Uniform convergence implies convergence of suprema?

Question

Let $f_n:M \rightarrow \mathbb{R}, M \subset \mathbb{R}, n\in \mathbb{N}$ be a sequence of continuous functions that converges uniformly on $M$ to a continuous function $f:M \rightarrow \mathbb{R}$. Moreover suppose that we have $x_n,x^\star \in M$ such that $$ f_n(x)<f_n(x_n) \quad \text{for all } x \neq x_n \qquad \text{and} \qquad f(x)<f(x^\star) \quad \text{for all } x \neq x^\star.$$ If $M$ is compact, we have $x_n \rightarrow x^\star$. Is this also true for non-compact $M$?

Answer 1

It's not true for non-compact $M$. Here's a counterexample: Define for $x\in M:={\mathbb R}$ $$f(x):=|1-2e^{-x^2}|.$$ The relevant properties of $f$ are that it is continuous with a unique maximum at $x^\star:=0$, at which $f$ takes value $1$, but also $f(x)$ increases to $1$ quickly as $x\to\infty$.

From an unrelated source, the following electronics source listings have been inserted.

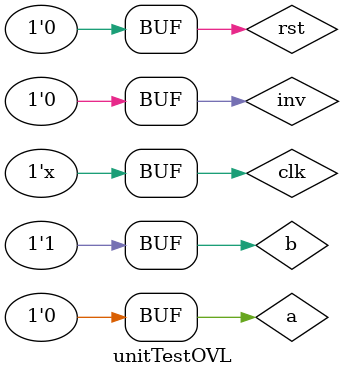
<source format=v>
/*
 * University of Illinois/NCSA
 * Open Source License
 *
 *  Copyright (c) 2007-2014,The Board of Trustees of the University of
 *  Illinois.  All rights reserved.
 *
 *  Copyright (c) 2014 Matthew Hicks
 *
 *  Developed by:
 *
 *  Matthew Hicks in the Department of Computer Science
 *  The University of Illinois at Urbana-Champaign
 *      http://www.impedimentToProgress.com
 *
 *       Permission is hereby granted, free of charge, to any person
 *       obtaining a copy of this software and associated
 *       documentation files (the "Software"), to deal with the
 *       Software without restriction, including without limitation
 *       the rights to use, copy, modify, merge, publish, distribute,
 *       sublicense, and/or sell copies of the Software, and to permit
 *       persons to whom the Software is furnished to do so, subject
 *       to the following conditions:
 *
 *          Redistributions of source code must retain the above
 *          copyright notice, this list of conditions and the
 *          following disclaimers.
 *
 *          Redistributions in binary form must reproduce the above
 *          copyright notice, this list of conditions and the
 *          following disclaimers in the documentation and/or other
 *          materials provided with the distribution.
 *
 *          Neither the names of Sam King, the University of Illinois,
 *          nor the names of its contributors may be used to endorse
 *          or promote products derived from this Software without
 *          specific prior written permission.
 *
 *  THE SOFTWARE IS PROVIDED "AS IS", WITHOUT WARRANTY OF ANY KIND,
 *  EXPRESS OR IMPLIED, INCLUDING BUT NOT LIMITED TO THE WARRANTIES OF
 *  MERCHANTABILITY, FITNESS FOR A PARTICULAR PURPOSE AND
 *  NONINFRINGEMENT.  IN NO EVENT SHALL THE CONTRIBUTORS OR COPYRIGHT
 *  HOLDERS BE LIABLE FOR ANY CLAIM, DAMAGES OR OTHER LIABILITY,
 *  WHETHER IN AN ACTION OF CONTRACT, TORT OR OTHERWISE, ARISING FROM,
 *  OUT OF OR IN CONNECTION WITH THE SOFTWARE OR THE USE OR OTHER
 *  DEALINGS WITH THE SOFTWARE.
 */

`timescale 1ns/1ns

module unitTestOVL();
  reg clk;
  wire rst;
  reg a;
  reg b;
  wire inv;
  wire assert_edge, assert_always;
  
  initial begin
    clk = 1'b0;
    a = 1'b0;
    b = 1'b0;
  end
   
  assign rst = 1'b0;
  assign inv = 1'b0;
  
  //b 0 to 1 then back
  //a 0 to 1 directly followed by b 0 to 1 then b back
  //a 1 to 0
  //a 0 to 1 while b stays at 0
  
  always begin
    #10 clk = ~clk;
    #10 clk = ~clk;
    #10 clk = ~clk;
    #10 clk = ~clk;
    b = 1'b1;
    #10 clk = ~clk;
    #10 clk = ~clk;
    #10 clk = ~clk;
    #10 clk = ~clk;
    b = 1'b0;
    #10 clk = ~clk;
    #10 clk = ~clk;
    #10 clk = ~clk;
    #10 clk = ~clk;
    a = 1;
    b = 1;
    #10 clk = ~clk;
    #10 clk = ~clk;
    #10 clk = ~clk;
    #10 clk = ~clk;
    b = 0;
    #10 clk = ~clk;
    #10 clk = ~clk;
    a = 0;
    #10 clk = ~clk;
    #10 clk = ~clk;
    #10 clk = ~clk;
    #10 clk = ~clk;
    #10 clk = ~clk;
    #10 clk = ~clk;
    a = 1;
    #10 clk = ~clk;
    #10 clk = ~clk;
    #10 clk = ~clk;
    #10 clk = ~clk;
    #10 clk = ~clk;
    #10 clk = ~clk;
    a = 0;
    b = 1;
    #10 clk = ~clk;
    #10 clk = ~clk;
    #10 clk = ~clk;
    #10 clk = ~clk;
    #10 clk = ~clk;
    #10 clk = ~clk;
  end
  
  ovl_always_on_edge_wrapped oaoew(
    .clk(clk),
    .rst(rst),
    .sampling_event(a),
    .test_expr(b),
    .prevConfigInvalid(inv),
    .out(assert_edge)
  );
  
  ovl_always_wrapped oaw(
    .clk(clk),
    .rst(rst),
    .test_expr(b),
    .prevConfigInvalid(inv),
    .out(assert_always)
  );
endmodule
</source>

Now let $t_n$ be a triangle with base width $1$ and height $\frac1n$ centered at $x=n$, and define $f_n:=f+t_n$. Then each $f_n$ is continuous, $(f_n)$ converges uniformly to $f$, but the maximum value for $f_n$ will occur at $x_n=n$ (since $f_n(n)=1-2e^{-n^2}+\frac1n>1$ for every $n$). Thus as $n\to\infty$, $x_n$ escapes to infinity rather than converging to $x^\star$.